DOCUMENT TEXT —
──────
Although many integration products claim to support this architectural approach, many products fall short in their ability to provide enterprise integration requirements. This article focuses on the breadth of capabilities required to support the myriad integration styles required for an enterprise-level approach to integration, and discusses the need for a comprehensive service-oriented architecture built on open development and run time standards as the critical component for integration. Through this architectural foundation, enterprises can extend their solutions by combining existing components with new components and by implementing composite applications as integration requirements emerge.

Enterprise integration strategy

An enterprise integration strategy requires, at a minimum, the exchange of messages as the foundation of the solution architecture to enable the integration of people, applications/processes, and information. Through this approach, integration solutions can be implemented at departmental levels and easily extended across enterprise boundaries. This approach to integration provides flexibility and a time to market advantage for an enterprise and becomes a critical differentiator for success in today's complex and competitive business environment.

Currently, a shift is occurring in enterprise integration strategies. Although tactical initiatives continue to be deployed to solve departmental requirements, organizations are defining enterprise integration architecture initiatives based on an SOA approach. This approach requires organizations to identify core integration assets/components and advocates an approach to encourage the reuse and refinement of these assets for integration projects. In this manner, integration across departments can be approached as an enterprise-level initiative that promotes reuse through a standards-based approach to definition, discovery and invocation.

An enterprise approach to integration is compatible with a more tactical approach to development of departmental/line of business integration solutions. In fact, the tactical solutions become assets for the overall integration repository. It is important to provide a governance model that ensures that the development of tactical solutions is done within the context and rules of the enterprise's integration architecture. Without this rigor, enterprises will continue to build departmental integration solutions in isolation and fail to achieve discernible long-term benefits from integration. Given the rate of change in business and technology, the lack of governance on integration approaches will to hinder the ability to effectively and proactively support integration objectives across the enterprise.

Service-oriented integration architectures

Coupled with the need to provide a disciplined approach to integration, it is essential that the enterprise integration architecture leverage the strengths of a service-oriented architecture. Service-oriented architecture enables the creation of modular composite applications through the packaging of new as well as existing functions as reusable service components using open and available standards. Service-oriented architectures provide a "set of business-aligned services that are combined (composed and choreographed) to fulfill business goals ... services are manifested as a set of interfaces without any dependencies on the implementation mechanism or location." (Endrie, 2003) Loosely coupled component architectures are powerful as they provide the ability for components to act as service consumers and/or providers by exposing interfaces in a standard format across a distributed topology. Composite applications provide improved flexibility of IT systems through function isolation, an increased ability to reuse components in multiple contexts, a simpler model for integration, and flexibility in construction of integration processes.

The application of a service-oriented approach for integration provides many benefits:

  • Leverages open standards to surface integration assets as services, fostering reuse of existing assets and helping avoid vendor lock-in.
  • Provides a standard way to represent and interact with integration components (such as maps, processes, discrete transactions/services or interfaces), providing flexibility to reuse assets across multiple business process solutions.
  • Shifts the integration focus to application assembly rather than implementation details, enabling efficient implementation of new and modified business solutions.
──────
DATA SUPPLIED —
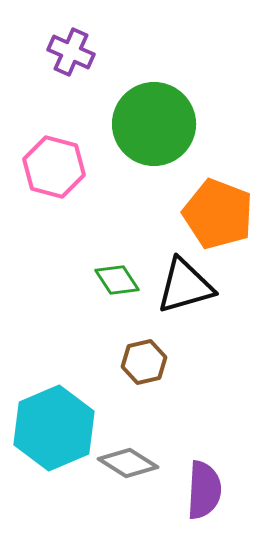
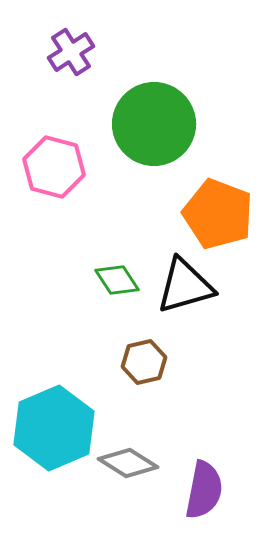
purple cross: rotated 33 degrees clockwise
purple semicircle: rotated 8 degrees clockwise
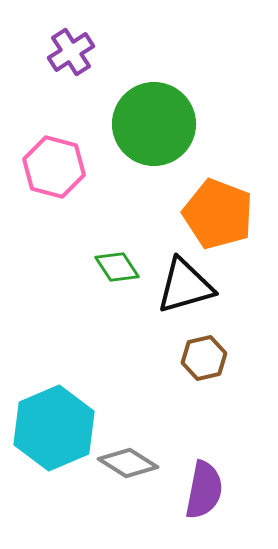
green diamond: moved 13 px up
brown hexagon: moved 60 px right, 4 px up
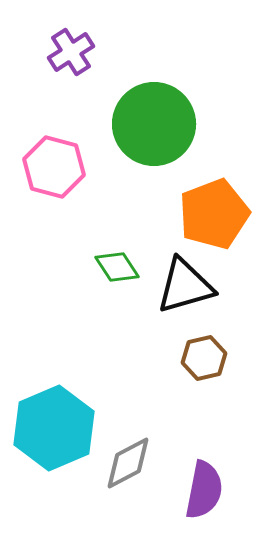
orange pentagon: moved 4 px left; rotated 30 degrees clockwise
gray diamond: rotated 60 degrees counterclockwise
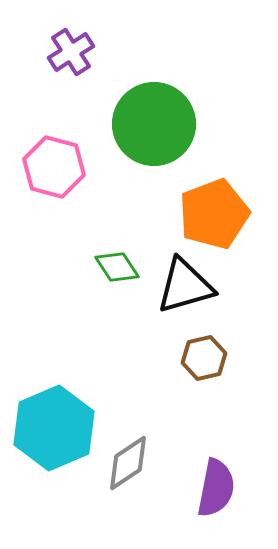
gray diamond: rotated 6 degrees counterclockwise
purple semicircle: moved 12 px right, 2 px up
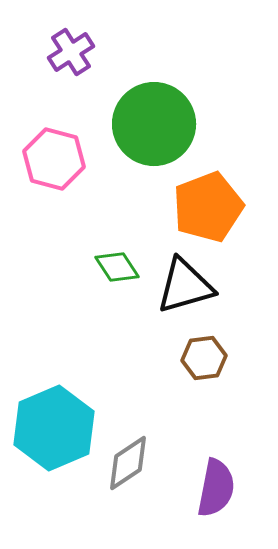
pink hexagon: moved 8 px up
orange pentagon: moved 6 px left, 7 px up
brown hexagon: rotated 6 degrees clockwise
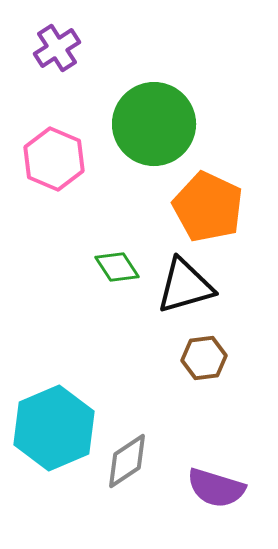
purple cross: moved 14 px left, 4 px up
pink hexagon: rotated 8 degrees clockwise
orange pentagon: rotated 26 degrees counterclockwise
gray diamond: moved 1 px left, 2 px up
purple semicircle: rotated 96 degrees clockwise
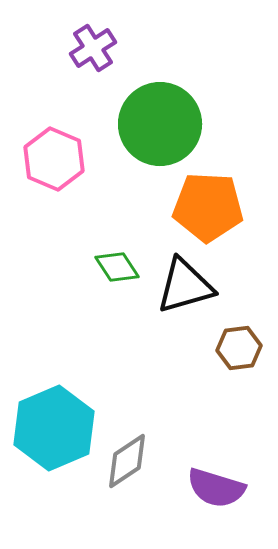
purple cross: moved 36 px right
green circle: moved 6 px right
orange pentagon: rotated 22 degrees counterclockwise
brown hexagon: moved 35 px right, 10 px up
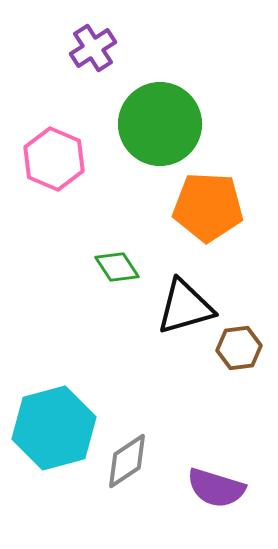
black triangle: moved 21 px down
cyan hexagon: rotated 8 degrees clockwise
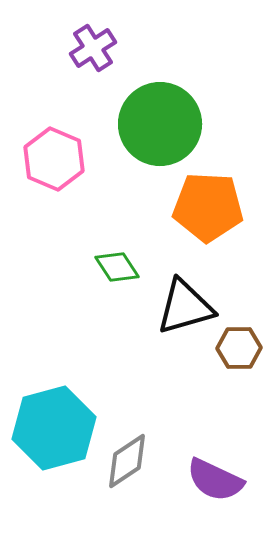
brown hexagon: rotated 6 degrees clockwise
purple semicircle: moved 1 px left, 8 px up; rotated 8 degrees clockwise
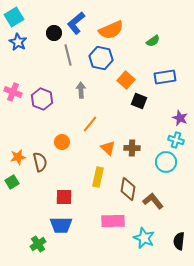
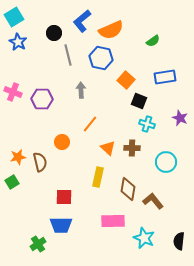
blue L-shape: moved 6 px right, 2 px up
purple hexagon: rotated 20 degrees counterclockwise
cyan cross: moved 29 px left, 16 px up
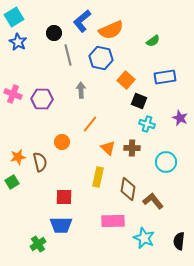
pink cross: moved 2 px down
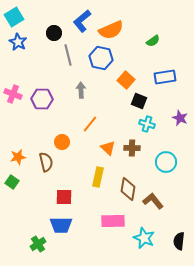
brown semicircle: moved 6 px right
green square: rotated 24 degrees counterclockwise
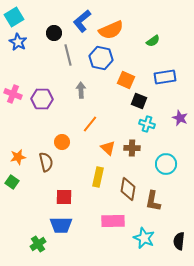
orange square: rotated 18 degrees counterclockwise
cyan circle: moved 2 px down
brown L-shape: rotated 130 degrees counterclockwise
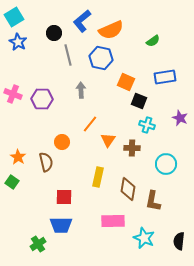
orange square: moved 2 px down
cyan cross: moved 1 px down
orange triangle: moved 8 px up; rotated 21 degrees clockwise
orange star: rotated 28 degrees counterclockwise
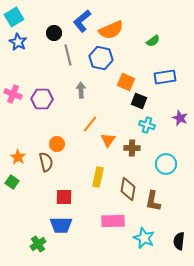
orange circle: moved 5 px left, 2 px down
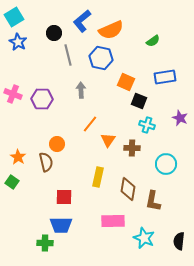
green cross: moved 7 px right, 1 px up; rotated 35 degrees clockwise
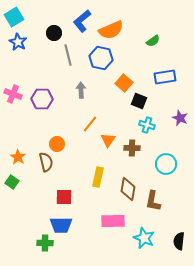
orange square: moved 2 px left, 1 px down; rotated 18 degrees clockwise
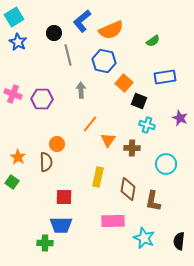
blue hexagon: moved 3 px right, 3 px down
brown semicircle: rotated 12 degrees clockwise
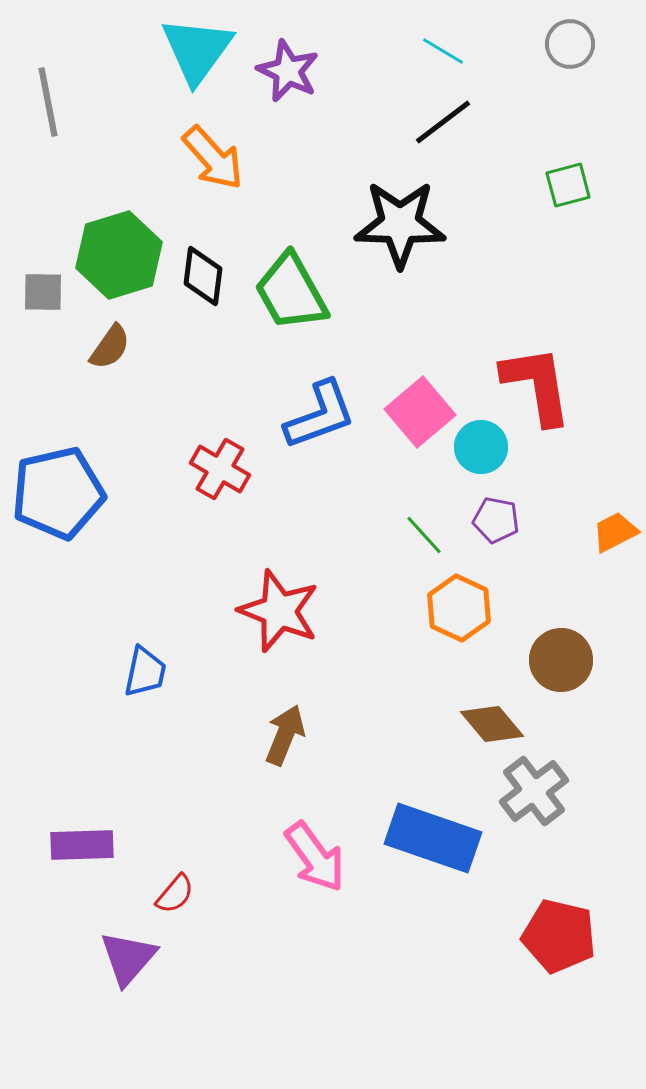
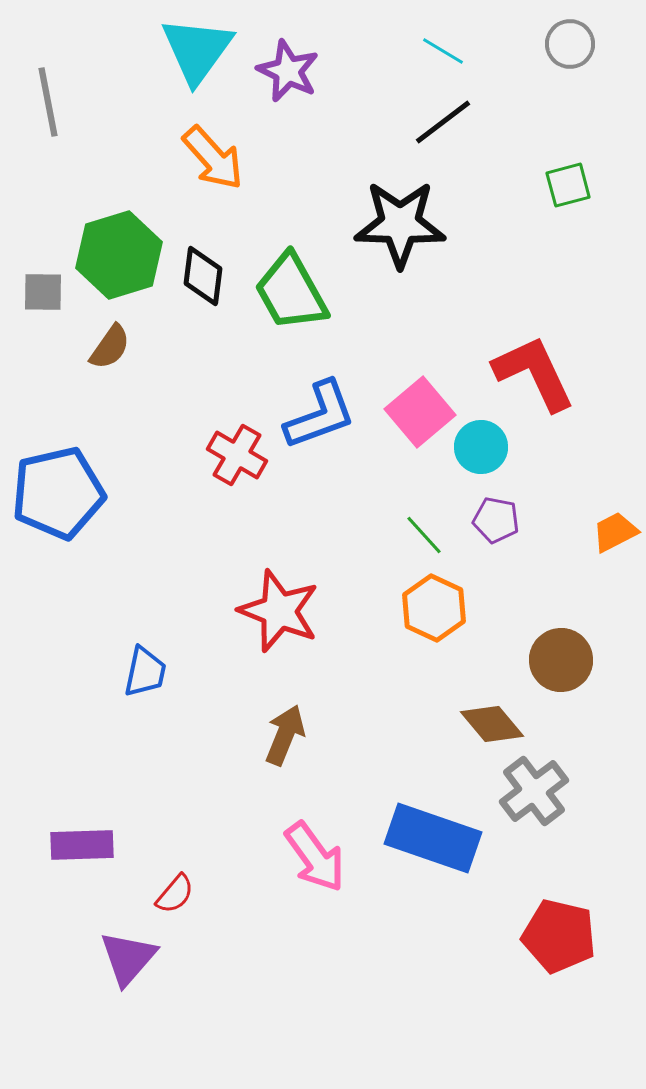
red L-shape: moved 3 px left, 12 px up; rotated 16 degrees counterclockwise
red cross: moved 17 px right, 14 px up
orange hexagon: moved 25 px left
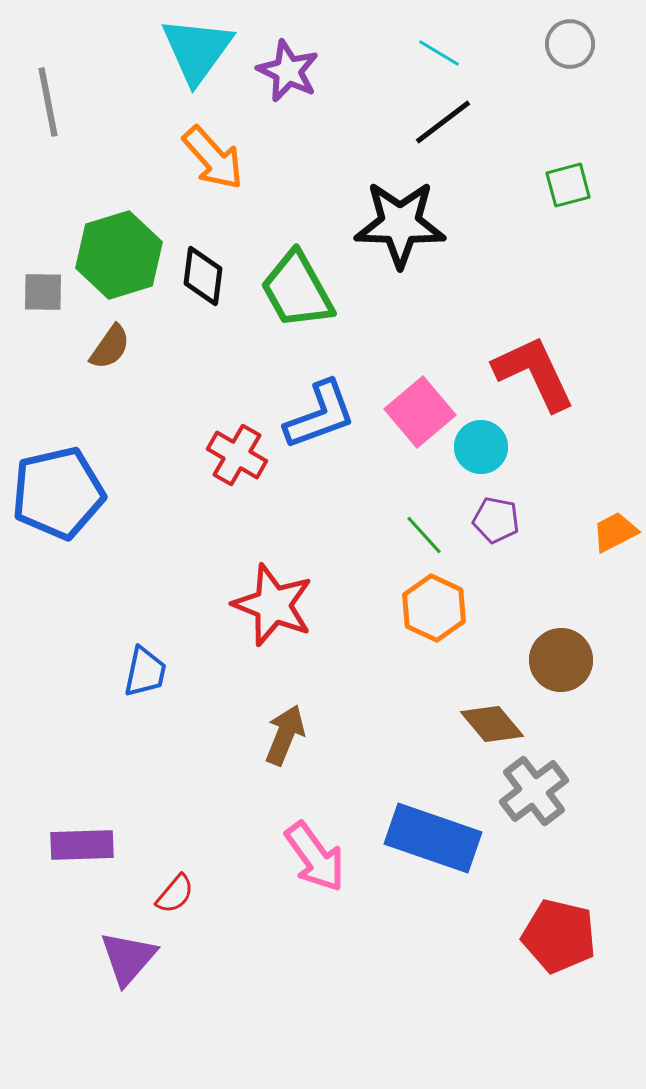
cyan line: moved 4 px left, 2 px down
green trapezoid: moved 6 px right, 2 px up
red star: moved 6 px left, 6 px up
──────
SHORT PROBLEM 1 —
Answer these questions about the article on enterprise integration, based on what it states.
(a) What does an enterprise integration strategy require, at a minimum, as the foundation of the solution architecture?
(b) What do tactical departmental solutions become under an enterprise approach to integration?
(c) Which source does the article cite for its quoted description of service-oriented architectures?
SHORT PROBLEM 2 — Write the next part of the article on enterprise integration, picking up after its final sentence.

ANSWER 1 —
(a) The exchange of messages.
(b) Assets for the overall integration repository.
(c) Endrie, 2003.

ANSWER 2 —
A service-oriented architecture provides for the connectivity of applications and organizational resources by representing these assets as services which can be composed into higher order service components. From a technical standpoint, a service-oriented framework for integration enables resources to exchange information (messages, documents, business objects) through a standard interchange framework. By expressing new and existing applications as services, services can be composed to address integration requirements.

The SOA approach enables an architectural style consisting of service providers, requestors and service descriptions enumerated through the familiar publish/find/bind service framework. SOA approaches enable and encourage design principles and patterns encompassing encapsulation, service composition, loose coupling, and reuse.

The service-oriented framework needs to be pervasive across all of the aspects of the integration solution. Some current middleware approaches support the ability to define or invoke integration components via SOAP wrappers, but integration architects need to recognize that an SOA approach is far more than just SOAP-based integration. The solution needs to support an ongoing evolution of interface definitions (both user-defined and industry-based) as they emerge from standards bodies such as OASIS and OAG. The underlying integration assets within the architecture must conform to an SOA-based approach:

  • Service description and definition via a standard interface; for example, WSDL.
  • Service invocation/interaction over a standards-based transport/mediation layer.
  • Service choreography for orchestrating service interactions; for example, BPEL4WS.
  • Service discovery through integrated registry/directory services; for example, UDDI.

Composite applications enable creation of coarse-grained services with flow logic to determine the execution sequence of the services. These composite applications become the IT analogy of business process in the business domain. The SOA design leverages middleware and operating environment functions to separate flow logic from the underlying business logic and implemented in the individual services. Services may be enabled from existing components (for example, mainframe CICS application) or may be completely new functions.

A key challenge in a service-oriented integration approach is in the definition and implementation of services at the appropriate level of abstraction. The ability to apply sound architectural design in developing an enterprise approach to integration is tied directly to the concept of separation of concerns as well as the emerging concepts of model-driven design and architecture.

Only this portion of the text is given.